I catapulted into the passenger seat of the car wearing the most convincing grin I could find before leaving the house.
I didn’t want to talk about it. I didn’t wanted her to accuse me. I didn’t want the argument. I wanted to ramble about the things I was sure of: the weather. My shoe size. My craving for the evening entree: Mexican. Definitely Mexican.
“So, how…” she started to speak.
“We had a really great day,” I cut her off quickly. “We spent it hiking. And we didn’t fight at all. It was like we were starting all over again. It was great.”
We sat in silence for a tiny eternity before she pressed her hand to the gear and pushed it into reverse. “Hannah,” she whispered.
Don’t say it. Don’t say it. Don’t say it.
“One day does not change the last year of your life.”
Hi, my name is Hannah Brencher and I am a retired member of the “I Tried to Fix You” Club. I’ve resigned from my position as secretary of the “Please, Just Change” Club. I’ve stopped knocking my gavel at the “Tomorrow Things Will Be Different” Club.
I’ve been there, floating on the dang door in the icy ocean, holding tight to someone who is dying right in front of me. I’ve been the one to say, “I’ll never let go.” And I’ve learned the pain that comes in loosening the grip simply because we don’t always stumble into the people who ask us to hold on. Some people have never wanted that of us.
Sometimes we stumble, crash, collide, and even fall in love with people that walk away. It happens. That’s life. Cue Frank Sinatra.
But that story of mine goes back to a bad year. A year full of fighting. A year full of tumult & tears. A year spent wondering what it would cost to walk away. How would things turn? How would they tumble? And could we stand on our own anymore? And where, oh, where was the guidebook– the handbook, the dictionary, the Wikipedia site– for all of us who got so tangled in Another Soul that we forgot who we were apart from another pair of hands. Another pair of arms. Two eyes that always saw us through?
I used to put my whole body into relationships.
I used to turn to a speck, a glitter, beside someone else.
I’d be sucked dry of self esteem and left hanging on the every word of boys who should have never needed to validate me like a Taylor Swift ballad. I cried at night after parties, my tiny body on the floor wondering how vodka brought so much honesty & heartbreak through my bloodstream, imagining the day in which I would take the concrete shoes off. The day I would walk away finally. The day I would finally face the mirror and ask, “And who are you, girl?” Who. Are. You?
I never wanted my fingerprints on that question. I never wanted to dance with the Ugly I found inside of me. I’d rather pour my energy into fixing someone. And healing someone else. And be a big ol’ bandage to anyone who ever came to me with their heart in their hands. And staying in relationships as flimsy as scotch tape houses if it meant I could focus on holding up anything other than me.
It was nearing 2am.
Her words kept rubbing against me as I crossed and uncrossed my legs on the floor.
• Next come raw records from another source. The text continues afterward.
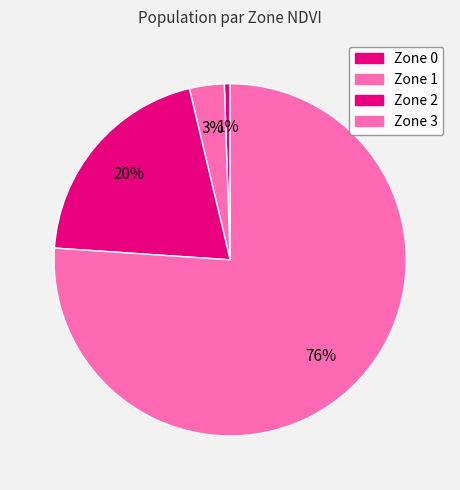

The Zone 0 slice represents 1% of the pie. True or false?

True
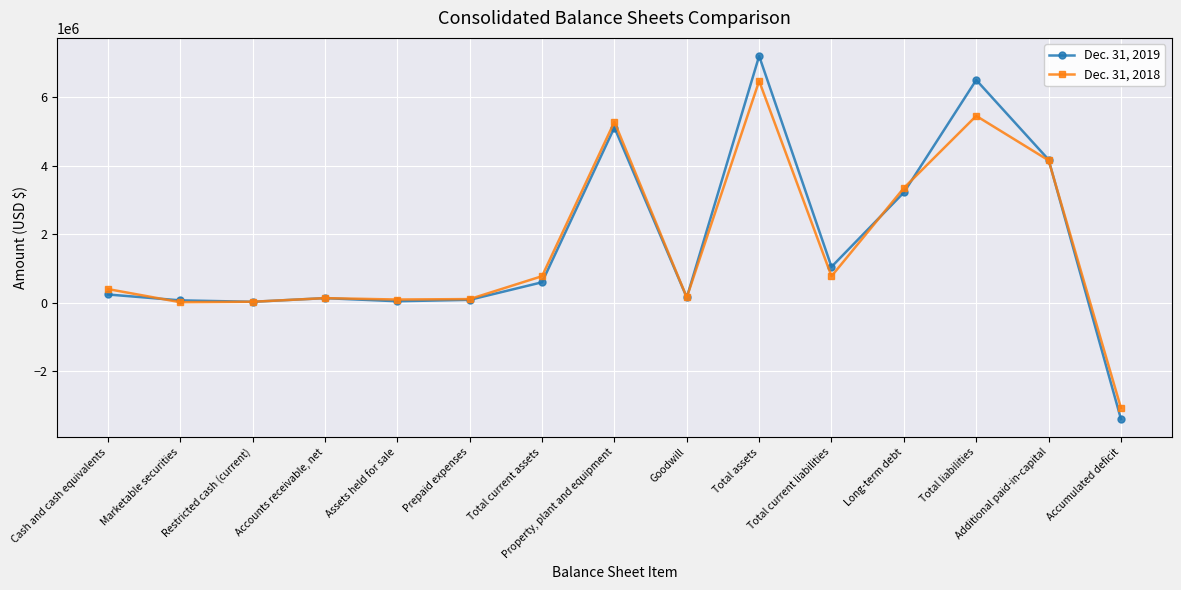

The value of Dec. 31, 2018 at Restricted cash (current) is 27683. True or false?

True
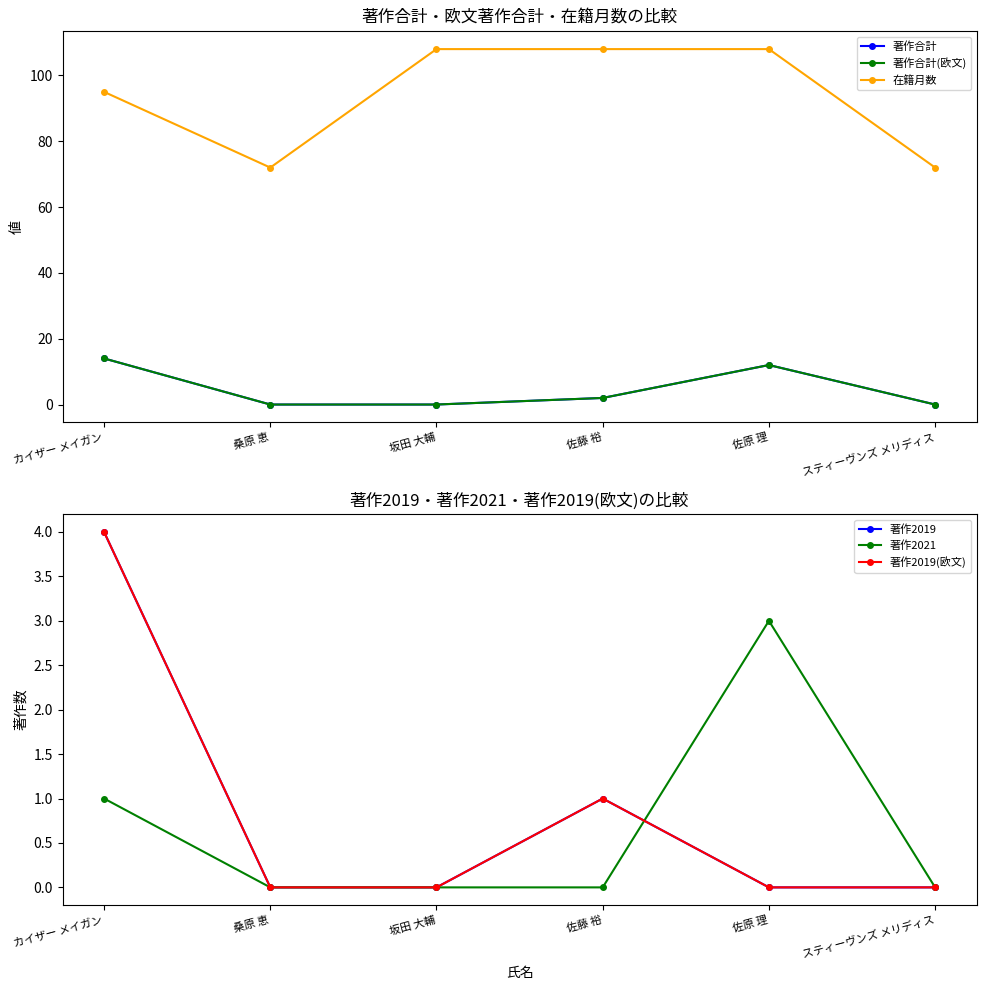

Between 桑原 恵 and 佐原 理, which is larger?

佐原 理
“One day does not change the last year of your life.”
“One day does not change the last year of your life.”
I was alone now.
And I’d stayed up to plow through India and learn to love in Bali.
I was reaching the edge of “Eat, Pray, Love.” In a quiet house that held the snores of my parents somewhere within it, I was reaching the point in the journey where Elizabeth Gilbert would dot her last sentence. Leave me there. To start my own path towards fixing whatever was broken. Replacing whatever was lost.
I was alone now. The texts weren’t coming any longer. There were no goodnight kisses or someone to battle with over who loved who more. And I felt aloneness for the first time. It was the first sense of knowing that I was on my own. It would stay that way.
And it was strange but lovely to feel like, for the first time, it was time for my own repairs. The fog was clearing and it was just fine to learn the art of putting myself back together again. Without all the king’s horsemen. Or all the king’s men.
I felt more worth it in that moment than ever before.
I sucked the last line in deep. I closed the book and folded my legs up around me. I whispered to the spaces that always hold God at night, “I don’t know what I was made for.”
I didn’t know what God was scratching his chin about on the day He decided that there’d be a little girl with freckled limbs & wild red hair. I didn’t know if He sang. If He danced. If He wrote a poem and sat in a cloud of a canopy for the rest of the afternoon.
But He had gone through the trouble & the tumble to make me. And I was a being who cried separately, who dreamed apart, who could walk away. It might take a few steps, a few falls, a few mistakes, but I could walk away. And stand alone. And learn to fix the wings so stitched for flight.
And, in that moment, knowing just that was enough.
It was enough to start over. It was enough to stay walking on the path towards Away.